目標にした年間20万人の来場が厳しくなっている次世代エネルギーパーク「あすぴあ」=東松浦郡玄海町
目標にした年間20万人の来場が厳しくなっている次世代エネルギーパーク「あすぴあ」=東松浦郡玄海町

 「平日はほとんど人がいないので、知り合いに宣伝してください」-。玄海原発そばにある次世代エネルギーパーク「あすぴあ」。20日で開館1年を迎えた町の観光施設のスタッフは、来場者に苦笑まじりに話しかけた。

〈目標の半分以下〉

 玄海町が太陽光や風力など再生可能エネルギーを体験できる施設として、「3・11」前の2010年に着工し、3カ年で整備した。玄海3号機のプルサーマル発電受け入れに伴う核燃料サイクル交付金を主に活用し、総事業費は15億3千万円。地域活性化への大きな期待をかけた巨額投資だ。

 年間来場者の目標は20万人。隣接する玄海エネルギーパークの09年度実績と同数で、その見学者が「流れてくる」想定だった。開設した2000年度がピークとなった41万人から昨年度は4分の1にまで減少し、あすぴあもその余波が直撃、5月までの10カ月で8万6千人と目標の半分にも満たない。

 「あすぴあの入場者を増やす意味でも、玄海原発の再稼働に期待せざるを得ない」。町の担当者はそう本音を漏らす。年間運営費は初年度1億円。町は指定管理委託料約8800万円を費やし、残りは物品販売などの収入で賄う。今後も財政負担は重くのしかかる。

 玄海原発が運転を始めた1975年以降、町が受け取った原発関連交付金は昨年度までの39年間で335億円を超える。これに九電からの固定資産税や法人税を加えれば、町の歳入の6~7割が「原発マネー」。町は潤沢な財源を使って、学校や庁舎、道路などの整備を進め、町民や地域産業に恩恵をもたらしてきた。

####################

_課題 1_.
「あすぴあ」の記事の「玄海町が太陽光や風力など再生」から「人と目標の半分にも満たない。」までを、すべてそのまま書き写してください。
_課題 2_.
「あすぴあ」の記事の続きを、最後の文の後から書いてください。

_データ抜粋_.
####################

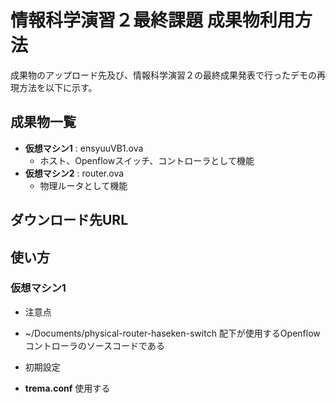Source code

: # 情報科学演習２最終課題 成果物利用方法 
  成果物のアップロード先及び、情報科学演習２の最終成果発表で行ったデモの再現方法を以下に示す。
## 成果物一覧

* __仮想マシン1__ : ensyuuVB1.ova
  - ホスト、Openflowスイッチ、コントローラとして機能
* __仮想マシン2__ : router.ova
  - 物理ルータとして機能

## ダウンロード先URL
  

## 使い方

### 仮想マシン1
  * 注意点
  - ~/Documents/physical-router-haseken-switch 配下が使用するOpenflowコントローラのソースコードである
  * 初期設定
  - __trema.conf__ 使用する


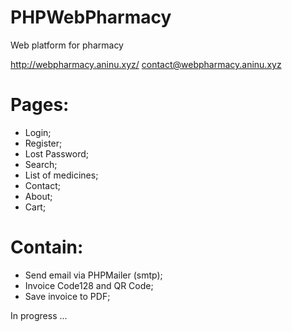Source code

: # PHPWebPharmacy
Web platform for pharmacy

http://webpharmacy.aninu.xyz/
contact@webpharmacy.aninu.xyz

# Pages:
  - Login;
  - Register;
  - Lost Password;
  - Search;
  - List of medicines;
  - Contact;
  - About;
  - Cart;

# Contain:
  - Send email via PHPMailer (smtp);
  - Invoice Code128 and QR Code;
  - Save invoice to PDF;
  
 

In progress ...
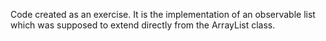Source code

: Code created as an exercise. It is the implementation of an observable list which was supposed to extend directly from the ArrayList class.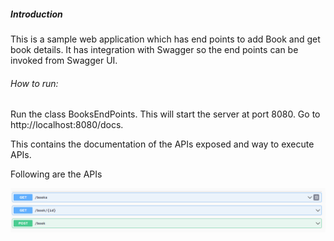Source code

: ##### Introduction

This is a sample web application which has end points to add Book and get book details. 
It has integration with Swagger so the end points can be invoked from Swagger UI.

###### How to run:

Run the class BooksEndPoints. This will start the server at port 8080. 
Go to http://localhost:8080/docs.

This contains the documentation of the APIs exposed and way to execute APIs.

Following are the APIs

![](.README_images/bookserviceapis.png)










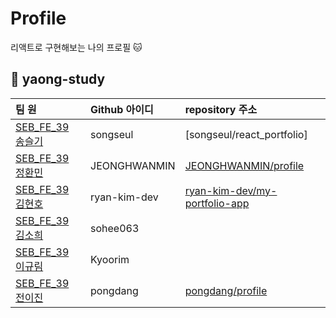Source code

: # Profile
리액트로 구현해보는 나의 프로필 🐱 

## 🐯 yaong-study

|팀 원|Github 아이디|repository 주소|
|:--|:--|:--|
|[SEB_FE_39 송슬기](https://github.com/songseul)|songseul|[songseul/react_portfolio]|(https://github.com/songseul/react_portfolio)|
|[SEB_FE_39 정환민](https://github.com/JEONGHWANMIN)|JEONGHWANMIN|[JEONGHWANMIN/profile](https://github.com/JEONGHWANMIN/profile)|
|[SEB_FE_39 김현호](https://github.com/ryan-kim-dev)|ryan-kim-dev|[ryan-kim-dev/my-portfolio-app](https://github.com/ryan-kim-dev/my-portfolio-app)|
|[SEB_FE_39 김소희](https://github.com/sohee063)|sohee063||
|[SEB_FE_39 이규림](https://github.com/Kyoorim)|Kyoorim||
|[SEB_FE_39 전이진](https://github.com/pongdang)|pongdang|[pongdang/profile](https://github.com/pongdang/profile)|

####################

_解答 1_.
玄海町が太陽光や風力など再生可能エネルギーを体験できる施設として、「3・11」前の2010年に着工し、3カ年で整備した。玄海3号機のプルサーマル発電受け入れに伴う核燃料サイクル交付金を主に活用し、総事業費は15億3千万円。地域活性化への大きな期待をかけた巨額投資だ。

 年間来場者の目標は20万人。隣接する玄海エネルギーパークの09年度実績と同数で、その見学者が「流れてくる」想定だった。開設した2000年度がピークとなった41万人から昨年度は4分の1にまで減少し、あすぴあもその余波が直撃、5月までの10カ月で8万6千人と目標の半分にも満たない。

_解答 2_.
 しかし、身の丈以上に立派なハコモノは、維持管理費がボディーブローのように町財政に効いてくる。あすぴあのように事業効果が芳しくなければ、なおさら。維持管理費の予算がかさめば、結果的に町民サービスにしわ寄せがいきかねない。旅館関係者が眉をひそめる。「原発事故が起きて財政がひっ迫する恐れもあったのに、あすぴあの計画が止まることはなかった。子や孫にツケを残すことはないのか」

〈思わぬ追い風〉

 「3・11」以降、原発に依存しない産業育成の柱と期待されるのが、11年5月開設の「薬用植物栽培研究所」。総事業費11億8千万円で、その多くを原発関連交付金で賄った。町は運営費として年間約4千万円を支出している。

 当初は漢方薬の原料となる「甘草」の栽培法確立を目指していた。唐津に化粧品産業の拠点をつくる「唐津コスメ構想」が昨年登場し、原料の研究施設としての役割が注目され、思わぬ追い風が吹いてきた。園長の古舘保弘(62)は「早期に技術を確立させ、町全体に栽培を広げることで、新たな地場産業に発展させたい」と気を引き締める。

 町の貯金とも言える基金は13年度末で144億3910万円。原発の将来がなお不透明な中、豊かな財政力がいつまでも続く保証はない。交付金の使途について、町民は厳しい視線を注ぎ始めている。(敬称略)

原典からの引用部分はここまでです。